- **WRITTEN PROBLEM 1**
Repeat the part of the news-coverage excerpt starting at "One Congressional official" and ending at "bears close watching.".
- **WRITTEN PROBLEM 2**
In the news-coverage excerpt, what did one Congressional official say might explain the leak of the inquiry's details?

But the Times also added some intrigue that it didn’t do enough to explain:

One Congressional official said the details of the inquiry might have been leaked as part of an effort to embarrass the Office of Congressional Ethics.

The NYT story mentions that some House members don’t like the ethics office because of “what they claim is its willingness to tarnish reputations.” But that doesn’t explain why leaking news of the current investigation would help that cause, or any other.

All the stories include the requisite cautions about how the investigation itself doesn’t mean that any of the lawmakers have done anything wrong. But as long as that’s a possibility, this is a story that bears close watching.

–Also on the lobbying beat, The Wall Street Journal grabbed my attention with this headline:

Lobbyists Can’t Get in Door

Wall Street Finds It Hard to Reach Lawmakers to Lobby on Financial Overhaul

But the story doesn’t quite deliver that punch.

- **SUPPLIED ENTRIES**
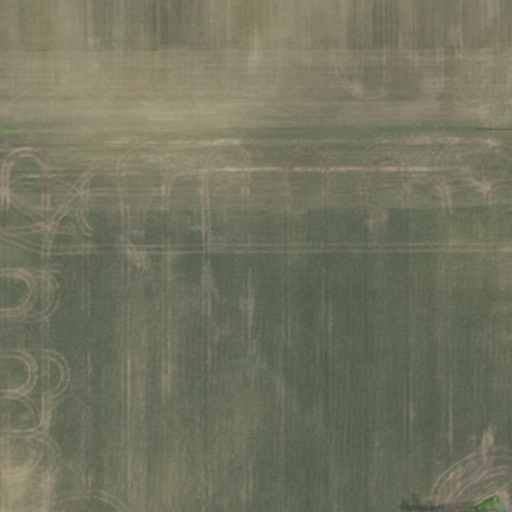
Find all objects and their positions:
power tower: (499, 505)
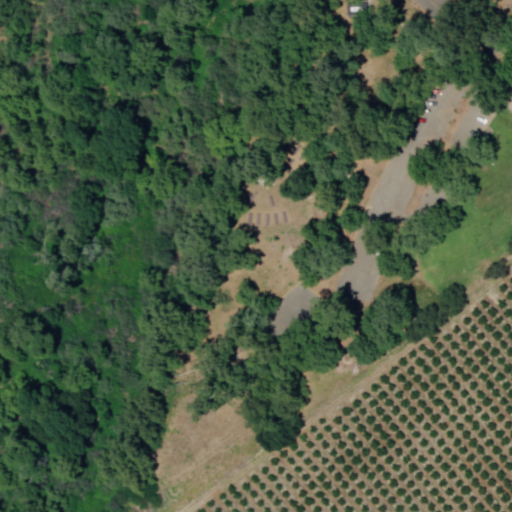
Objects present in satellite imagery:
park: (487, 3)
parking lot: (444, 9)
parking lot: (452, 167)
road: (446, 177)
building: (270, 178)
road: (400, 187)
park: (264, 189)
park: (476, 218)
parking lot: (287, 318)
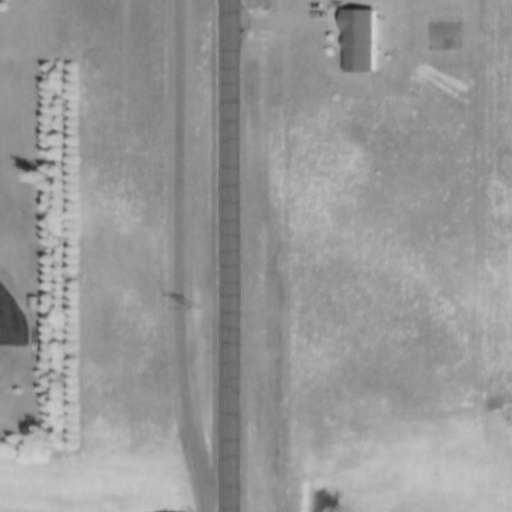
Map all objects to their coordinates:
road: (282, 10)
road: (277, 20)
building: (354, 39)
building: (360, 40)
road: (226, 256)
road: (178, 257)
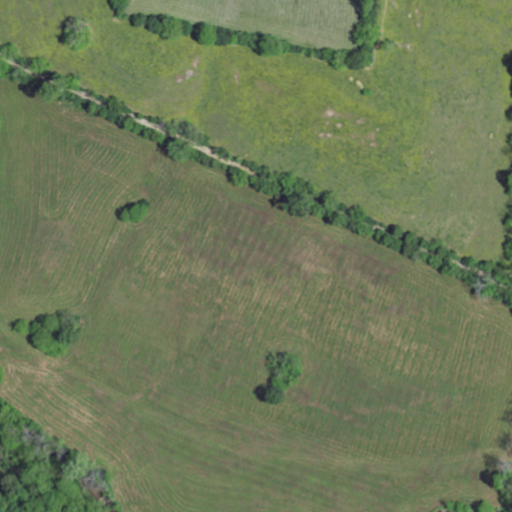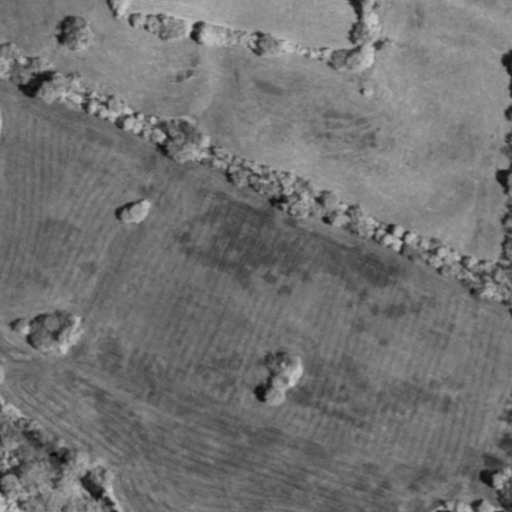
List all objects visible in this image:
road: (255, 173)
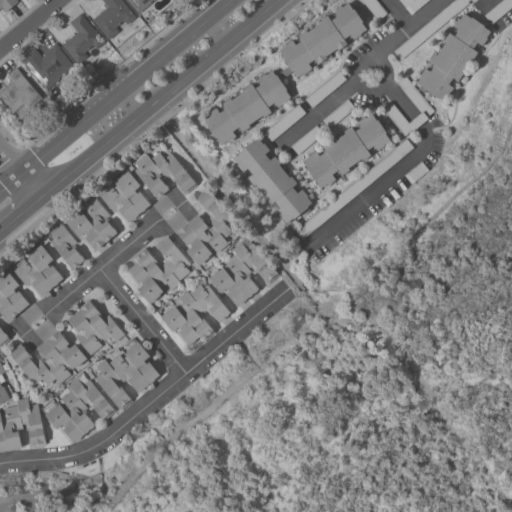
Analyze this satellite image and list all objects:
building: (473, 0)
building: (6, 3)
road: (486, 3)
building: (6, 4)
building: (138, 4)
building: (139, 4)
building: (411, 4)
building: (374, 8)
building: (497, 10)
road: (397, 13)
building: (112, 16)
building: (111, 17)
road: (29, 24)
building: (428, 27)
road: (406, 28)
building: (80, 39)
building: (81, 39)
building: (321, 39)
road: (181, 41)
building: (452, 56)
building: (452, 57)
road: (376, 60)
building: (46, 64)
building: (47, 64)
building: (324, 88)
building: (19, 93)
building: (18, 94)
road: (160, 98)
building: (244, 107)
building: (280, 108)
building: (408, 108)
road: (322, 113)
building: (337, 113)
building: (284, 122)
road: (77, 128)
building: (305, 138)
building: (346, 149)
building: (344, 150)
building: (415, 171)
road: (20, 172)
building: (161, 172)
building: (160, 173)
road: (396, 173)
building: (270, 180)
road: (11, 183)
building: (354, 187)
building: (124, 196)
building: (124, 197)
road: (181, 203)
road: (20, 213)
building: (92, 223)
building: (91, 224)
building: (206, 228)
building: (204, 229)
building: (66, 245)
building: (64, 246)
road: (104, 265)
building: (157, 268)
building: (158, 269)
building: (37, 270)
building: (37, 270)
building: (241, 272)
building: (242, 272)
building: (9, 299)
building: (9, 303)
building: (195, 312)
building: (193, 313)
road: (143, 321)
building: (91, 326)
building: (92, 326)
road: (28, 329)
building: (46, 359)
building: (48, 359)
building: (125, 373)
building: (125, 375)
building: (3, 388)
building: (2, 390)
road: (155, 399)
building: (76, 408)
building: (77, 408)
building: (20, 425)
building: (20, 426)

- **CORRECT OUTPUT 1**
One Congressional official said the details of the inquiry might have been leaked as part of an effort to embarrass the Office of Congressional Ethics.

The NYT story mentions that some House members don’t like the ethics office because of “what they claim is its willingness to tarnish reputations.” But that doesn’t explain why leaking news of the current investigation would help that cause, or any other.

All the stories include the requisite cautions about how the investigation itself doesn’t mean that any of the lawmakers have done anything wrong. But as long as that’s a possibility, this is a story that bears close watching.

- **CORRECT OUTPUT 2**
The details might have been leaked as part of an effort to embarrass the Office of Congressional Ethics.